Eso todavía encendió más a Paciano, que volviéndose hacia ella gritó:
—La mesma bruxa, tu qu’ella, más vos valía…—no pudo terminar la frase.
—A mi nun m’alces la voz, Paciano, que te meto dos hosties y güei duermes col gochu. Tira, arrinca d’una vegada y vamos para allá. Depués iguamos cuentes tu y yo, en casa.
Aquello pareció remansar las aguas un poco. Paciano, murmurando, inició la marcha y dentro del coche se hizo un silencio espeso, que ya no nos abandonó hasta llegar a la casa. Conforme nos íbamos aproximando se hacía más profunda e intensa mi angustia. «Diego, Diego, cariño, háblame», traté de comunicarme con él mentalmente. Era absurdo, lo sabía, pero en mi desesperación era posible cualquier estupidez. Me importaba ese hombre, más aún, estaba empezando a estar segura de que lo quería.

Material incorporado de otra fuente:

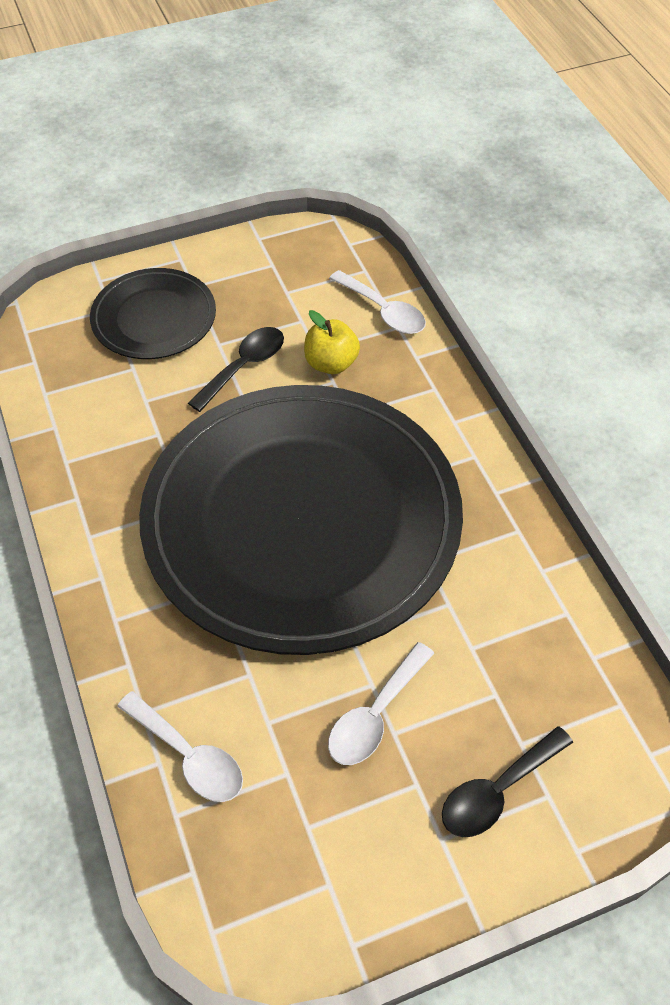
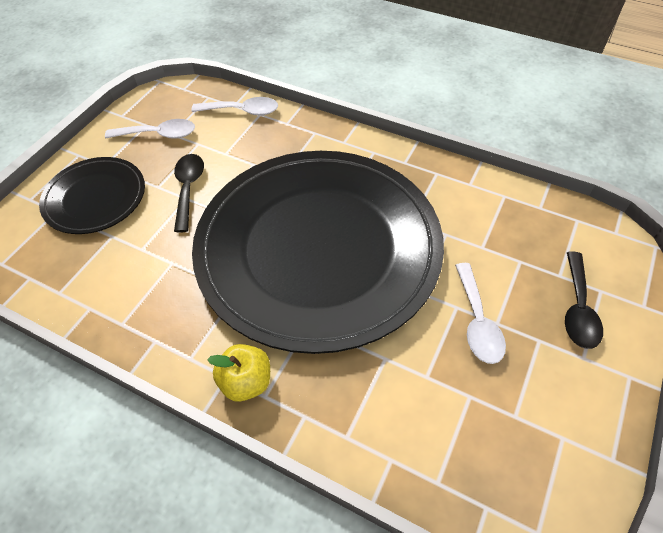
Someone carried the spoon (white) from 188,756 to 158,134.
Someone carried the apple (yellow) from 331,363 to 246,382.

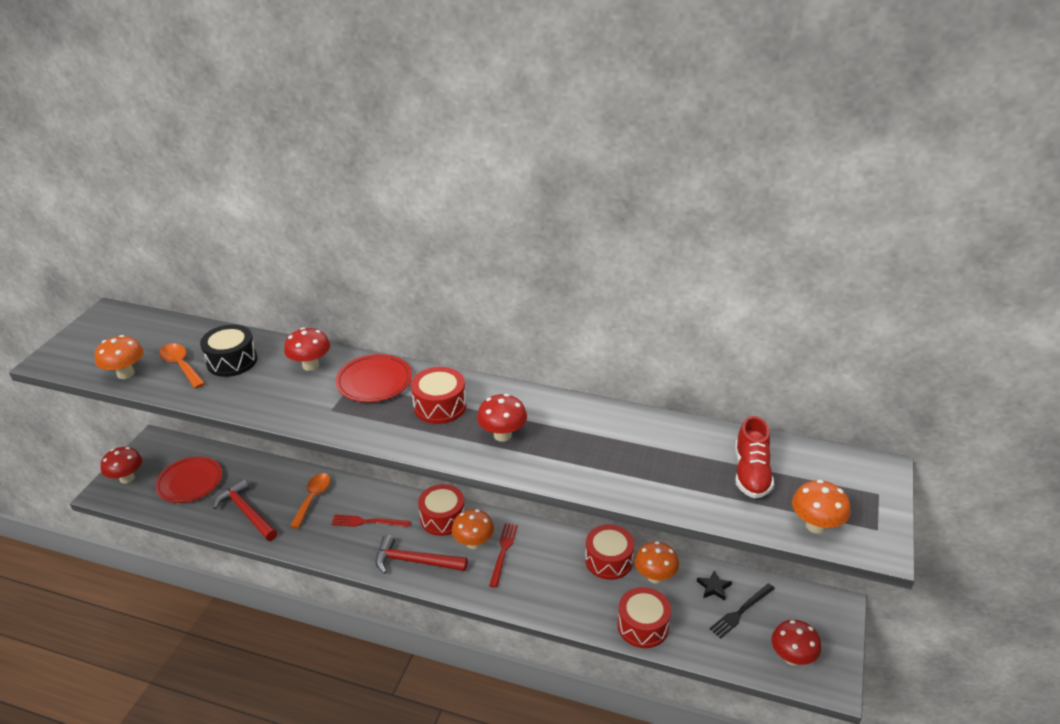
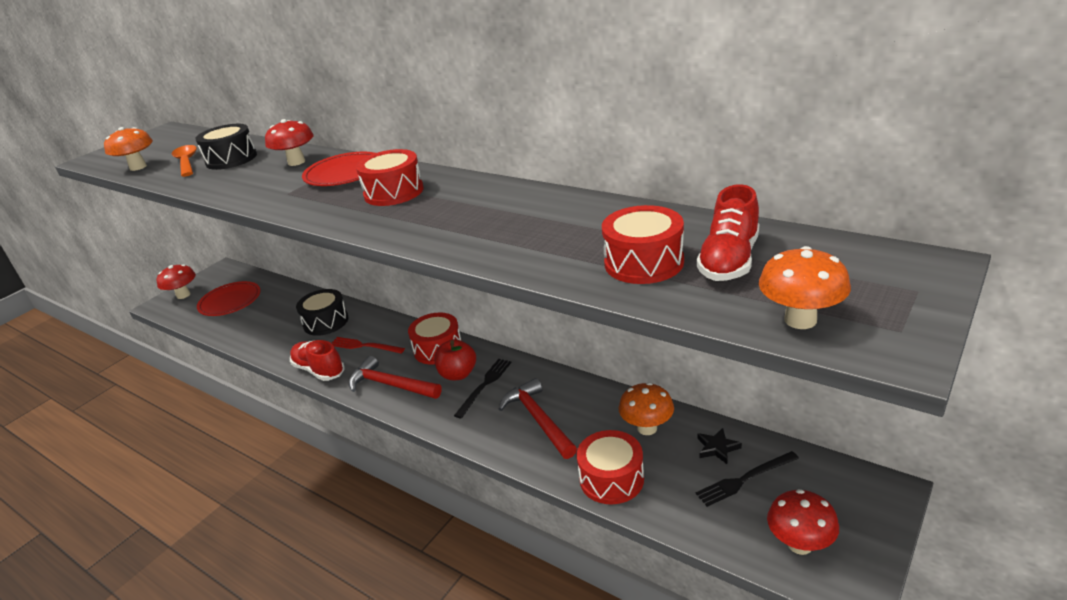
Someone took away the mushroom (red) at 502,435.
Someone put down the shoe (red) at 319,370.
Someone carried the hammer (red) from 246,512 to 538,419.
Someone carried the drum (red) from 608,560 to 644,263.
Someone swapped the spoon (orange) at 313,498 for the drum (black) at 326,322.
Someone swapped the mushroom (orange) at 474,543 for the apple (red) at 458,374.
Someone repainted the fork (red) at 503,552, which became the fork (black) at 484,385.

La casona se perfiló a lo lejos, asomada al acantilado, como un suicida que estuviera calibrando arrojarse al vacío, fría y oscura, como la tormenta. Un nuevo trueno retumbó con fuerza, y desde la mar, fuertes ráfagas de viento azotaron los árboles, arrancándole a la enramada gemidos lúgubres, que evocaban, otra vez, el aullido amenazador de un lobo, una advertencia de peligro de la que no pude sustraerme.
Por fin llegamos. Seguía lloviendo de forma torrencial. Parados ante el portalón, los tres quedamos dudando unos segundos. En sus caras percibí el mismo temor que debía mostrar la mía. Paciano, indeciso, nos miró a las dos, luego sacó un manojo de llaves del bolsillo, escogió una y la introdujo en la cerradura, inspiró profundamente y la hizo girar hasta que cedió el resbalón; Petra se santiguó; yo, a falta de un dios en el que creer, me sentí tremendamente sola y vacía. No tuve duda, supe que Diego estaba allí adentro. Si vivo o muerto íbamos a descubrirlo pronto.